Well, the case I'm trying to handle here is qemu microvm. It's x86, but
io address space support for pcie devices is not wired up. So the pcie
host bridge doesn't support io, which is rather close to case (3).

I've checked the device driver behavior in EDK2 for devices which use IO bar here is the rundown:
1. IDE - Doesn't check if IO has been assigned, not giving IO results in undefined behavior
2. SerialIo -> Doesn't check, will assert the system when IO is not assigned (although the logic there is really strange as it can use 3 different access methods)
3. UHCI -> Checks but too late, will most likely result in undefined behavior
Current edk2 behavior is that the initialization of the pcie host bridge
fails in case no io space is present (and all devices connected to it are
not initialized either of course).

With this patch applied pcie host bridge initialization works. PCIe
devices without io bars are enumerated and initialized sucessfully.
PCIe devices with io bar fail to initialize. That isn't much of a
problem tough as a qemu microvm typically has no pcie devices with io
bars.
You mention that devices with IO bar fail to initialize but that is contrary to what I would expect from code review. I've run an experiment with your change in which I am telling
EDK2 that no IO space is available on the system by not updating the IO range in PciHostBridgeLib. Sure enough Devices that need an IO are still enumerated, device path and PciIo are installed
and in general everything works as it used to. If I had an UHCI controller on that system UHCI driver would be loaded and it could potentially result in some strange behavior since that driver isn't smart enough to check
if IO space has been allocated for the device.
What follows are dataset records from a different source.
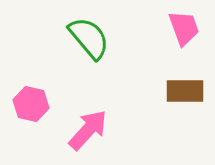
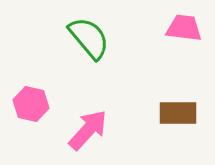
pink trapezoid: rotated 63 degrees counterclockwise
brown rectangle: moved 7 px left, 22 px down
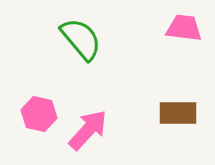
green semicircle: moved 8 px left, 1 px down
pink hexagon: moved 8 px right, 10 px down
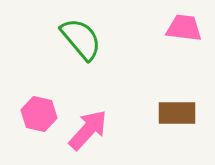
brown rectangle: moved 1 px left
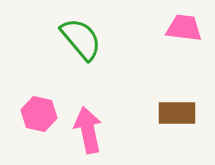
pink arrow: rotated 54 degrees counterclockwise
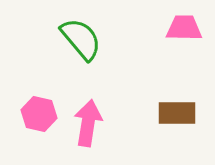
pink trapezoid: rotated 6 degrees counterclockwise
pink arrow: moved 7 px up; rotated 21 degrees clockwise
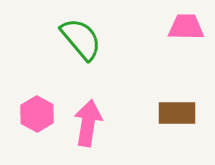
pink trapezoid: moved 2 px right, 1 px up
pink hexagon: moved 2 px left; rotated 16 degrees clockwise
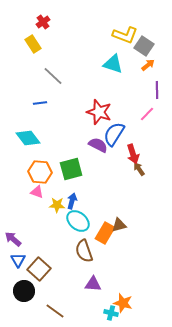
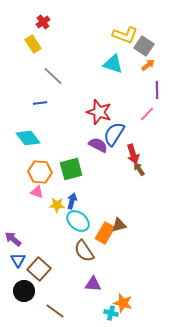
brown semicircle: rotated 15 degrees counterclockwise
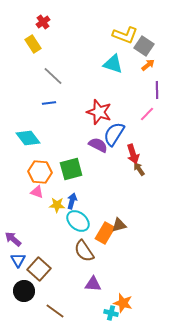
blue line: moved 9 px right
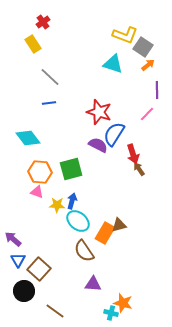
gray square: moved 1 px left, 1 px down
gray line: moved 3 px left, 1 px down
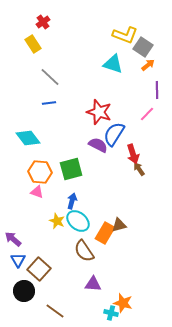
yellow star: moved 16 px down; rotated 21 degrees clockwise
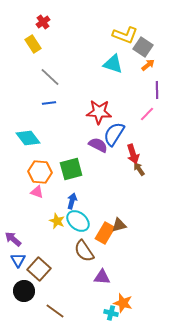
red star: rotated 15 degrees counterclockwise
purple triangle: moved 9 px right, 7 px up
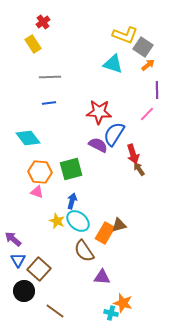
gray line: rotated 45 degrees counterclockwise
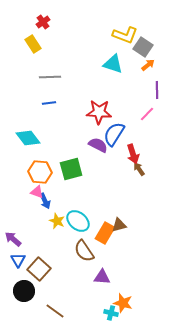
blue arrow: moved 27 px left; rotated 140 degrees clockwise
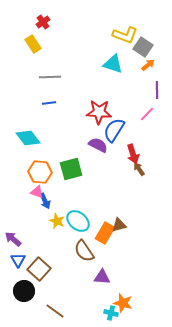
blue semicircle: moved 4 px up
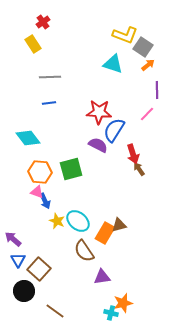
purple triangle: rotated 12 degrees counterclockwise
orange star: rotated 30 degrees counterclockwise
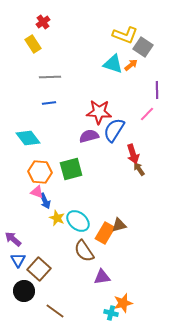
orange arrow: moved 17 px left
purple semicircle: moved 9 px left, 9 px up; rotated 42 degrees counterclockwise
yellow star: moved 3 px up
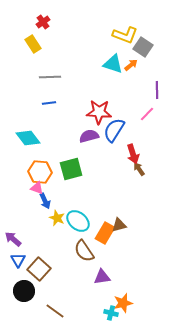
pink triangle: moved 4 px up
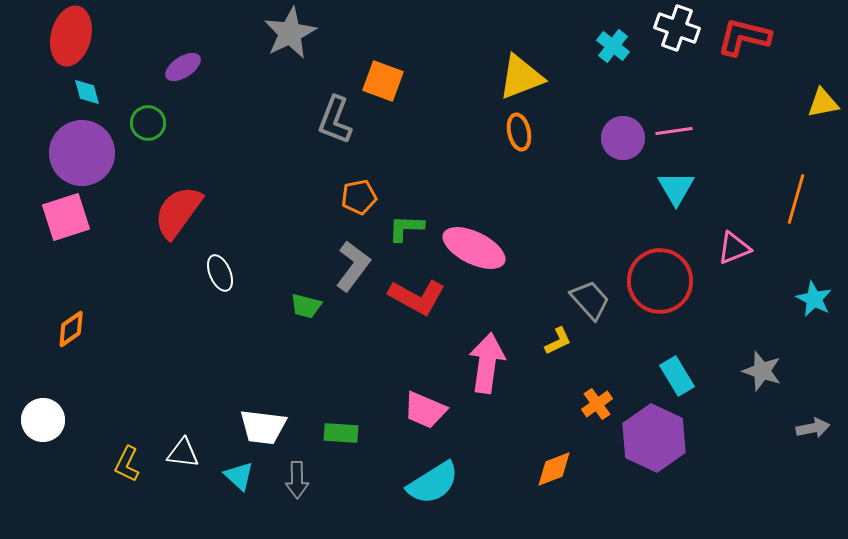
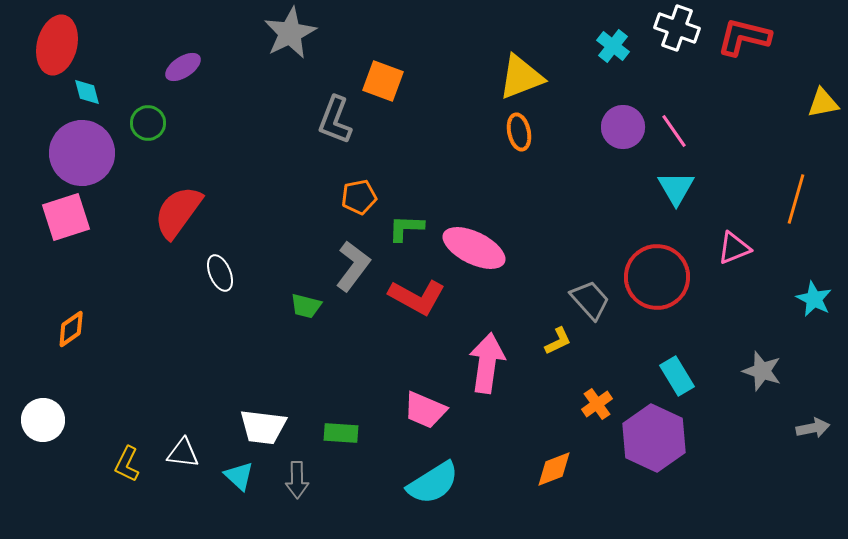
red ellipse at (71, 36): moved 14 px left, 9 px down
pink line at (674, 131): rotated 63 degrees clockwise
purple circle at (623, 138): moved 11 px up
red circle at (660, 281): moved 3 px left, 4 px up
To make things worse I see that if we return success there EDK2 will actually go ahead and start assigning trash addresses to the device and enable IO space decoding in case of the PCI root port which means that device will try to decode
invalid IO ranges. Not an issue for a system without an IO but for a system in which we have run out of the IO and we have entered this code branch this new behavior is potentially more dangerous then simply not enumerating the device.

Logs:
PciBus: Resource Map for Root Bridge PciRoot(0x0)
Type =   Io16; Base = 0xFFFFFFFFFFFFFFFF; Length = 0x1000; Alignment = 0xFFF
   Base = 0x0; Length = 0x4; Alignment = 0x3; Owner = PPB [00|06|04:14]
   Base = 0x0; Length = 0x4; Alignment = 0x3; Owner = PPB [00|06|00:14]
   Base = 0xFFFFFFFC; Length = 0x4; Alignment = 0x3; Owner = PCI [00|04|00:24]
   Base = 0xFFFFFFFC; Length = 0x4; Alignment = 0x3; Owner = PCI [00|04|00:20]
   Base = 0xFFFFFFFC; Length = 0x4; Alignment = 0x3; Owner = PCI [00|04|00:1C]
   Base = 0xFFFFFFFC; Length = 0x4; Alignment = 0x3; Owner = PCI [00|04|00:18]


Even with those bad device drivers I would agree that taking this
change presents low risk given that those devices are pretty old and
should be mostly unused on new systems(SerialIo being an exception but
that one is usually an RCIEP).
Also note that for pcie root bridges which do support io address space
this patch changes nothing.
It seems to me like it does. Specifically the error scenario where the system has run out of IO space will not be handled properly I think.

That said I think we are missing a larger issue here - why are we
running out of IO when we have 16 root ports?
I don't think so. I see the *linux kernel* hand out io address space to
pcie root ports (until it runs out). edk2 doesn't.
Ok I misunderstood previous mails

take care,
Gerd

I think to really handle it we would have to have a more involved change. Specifically in the PciHostBridge.c:NoitfyPhase function we need to have a way to tell the PciBus driver which resources specifically failed to allocate and treat this as a condition we need to handle instead of panicking and asserting the system or dropping the entire host bridge. When PciBus driver sees that IO failed to allocate it would skip IO bars and would not allow to set the IO space enable bit in the root bridge. We also would need to change the logic in PciResourceSupport.c:ProgramBar because that function is very optimistic and assumes that if we were able to program one BAR then surely all resources for the device are allocated:

  //
  // Indicate pci bus driver has allocated
  // resource for this device
  // It might be a temporary solution here since
  // pci device could have multiple bar
  //
  Node->PciDev->Allocated = TRUE;

Which simply isn't the case.

Thanks,
Mateusz